Classic Word Embeddings#

Classic word embeddings are static and word-level, meaning that each distinct word gets exactly one pre-computed embedding. Most embeddings fall under this class, including the popular GloVe or Komninos embeddings.

Simply instantiate the WordEmbeddings class and pass a string identifier of the embedding you wish to load. So, if you want to use GloVe embeddings, pass the string ‘glove’ to the constructor:

from flair.embeddings import WordEmbeddings

# init embedding
glove_embedding = WordEmbeddings('glove')

Now, create an example sentence and call the embedding’s embed() method. You can also pass a list of sentences to this method since some embedding types make use of batching to increase speed.

# create sentence.
sentence = Sentence('The grass is green .')

# embed a sentence using glove.
glove_embedding.embed(sentence)

# now check out the embedded tokens.
for token in sentence:
    print(token)
    print(token.embedding)

This prints out the tokens and their embeddings. GloVe embeddings are Pytorch vectors of dimensionality 100.

You choose which pre-trained embeddings you load by passing the appropriate id string to the constructor of the WordEmbeddings class. Typically, you use the two-letter language code to init an embedding, so ‘en’ for English and ‘de’ for German and so on. By default, this will initialize FastText embeddings trained over Wikipedia. You can also always use FastText embeddings over Web crawls, by instantiating with ‘-crawl’. So ‘de-crawl’ to use embeddings trained over German web crawls.

For English, we provide a few more options, so here you can choose between instantiating ‘en-glove’, ‘en-extvec’ and so on.

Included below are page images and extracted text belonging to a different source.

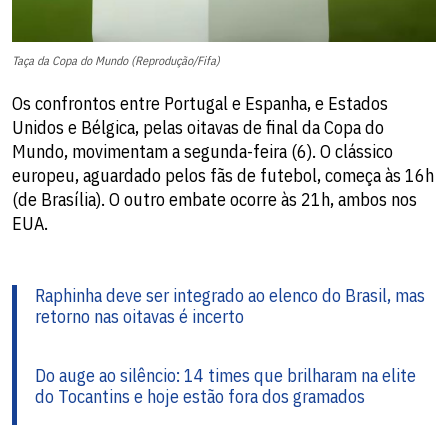
Taça da Copa do Mundo (Reprodução/Fifa)
Os confrontos entre Portugal e Espanha, e Estados
Unidos e Bélgica, pelas oitavas de final da Copa do
Mundo, movimentam a segunda-feira (6). O clássico
europeu, aguardado pelos fãs de futebol, começa às 16h
(de Brasília). O outro embate ocorre às 21h, ambos nos
EUA.
Raphinha deve ser integrado ao elenco do Brasil, mas
retorno nas oitavas é incerto
Do auge ao silêncio: 14 times que brilharam na elite
do Tocantins e hoje estão fora dos gramados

The following embeddings are currently supported:

ID

Language

Embedding

‘en-glove’ (or ‘glove’)

English

GloVe embeddings

‘en-extvec’ (or ‘extvec’)

English

Komninos embeddings

‘en-crawl’ (or ‘crawl’)

English

FastText embeddings over Web crawls

‘en-twitter’ (or ‘twitter’)

English

Twitter embeddings

‘en-turian’ (or ‘turian’)

English

Turian embeddings (small)

‘en’ (or ‘en-news’ or ‘news’)

English

FastText embeddings over news and wikipedia data

‘de’

German

German FastText embeddings

‘nl’

Dutch

Dutch FastText embeddings

‘fr’

French

French FastText embeddings

‘it’

Italian

Italian FastText embeddings

‘es’

Spanish

Spanish FastText embeddings

‘pt’

Portuguese

Portuguese FastText embeddings

‘ro’

Romanian

Romanian FastText embeddings

‘ca’

Catalan

Catalan FastText embeddings

‘sv’

Swedish

Swedish FastText embeddings

‘da’

Danish

Danish FastText embeddings

‘no’

Norwegian

Norwegian FastText embeddings

‘fi’

Finnish

Finnish FastText embeddings

‘pl’

Polish

Polish FastText embeddings

‘cz’

Czech

Czech FastText embeddings

‘sk’

Slovak

Slovak FastText embeddings

‘sl’

Slovenian

Slovenian FastText embeddings

‘sr’

Serbian

Serbian FastText embeddings

‘hr’

Croatian

Croatian FastText embeddings

‘bg’

Bulgarian

Bulgarian FastText embeddings

‘ru’

Russian

Russian FastText embeddings

‘ar’

Arabic

Arabic FastText embeddings

‘he’

Hebrew

Hebrew FastText embeddings

‘tr’

Turkish

Turkish FastText embeddings

‘fa’

Persian

Persian FastText embeddings

‘ja’

Japanese

Japanese FastText embeddings

‘ko’

Korean

Korean FastText embeddings

‘zh’

Chinese

Chinese FastText embeddings

‘hi’

Hindi

Hindi FastText embeddings

‘id’

Indonesian

Indonesian FastText embeddings

‘eu’

Basque

Basque FastText embeddings

So, if you want to load German FastText embeddings, instantiate as follows:

german_embedding = WordEmbeddings('de')

Alternatively, if you want to load German FastText embeddings trained over crawls, instantiate as follows:

german_embedding = WordEmbeddings('de-crawl')

We generally recommend the FastText embeddings, or GloVe if you want a smaller model.

If you want to use any other embeddings (not listed in the list above), you can load those by calling

custom_embedding = WordEmbeddings('path/to/your/custom/embeddings.gensim')

If you want to load custom embeddings you need to make sure that the custom embeddings are correctly formatted to gensim.

You can, for example, convert FastText embeddings to gensim using the following code snippet:

import gensim

word_vectors = gensim.models.KeyedVectors.load_word2vec_format('/path/to/fasttext/embeddings.txt', binary=False)
word_vectors.save('/path/to/converted')

However, FastText embeddings have the functionality of returning vectors for out of vocabulary words using the sub-word information. If you want to use this then try FastTextEmbeddings class.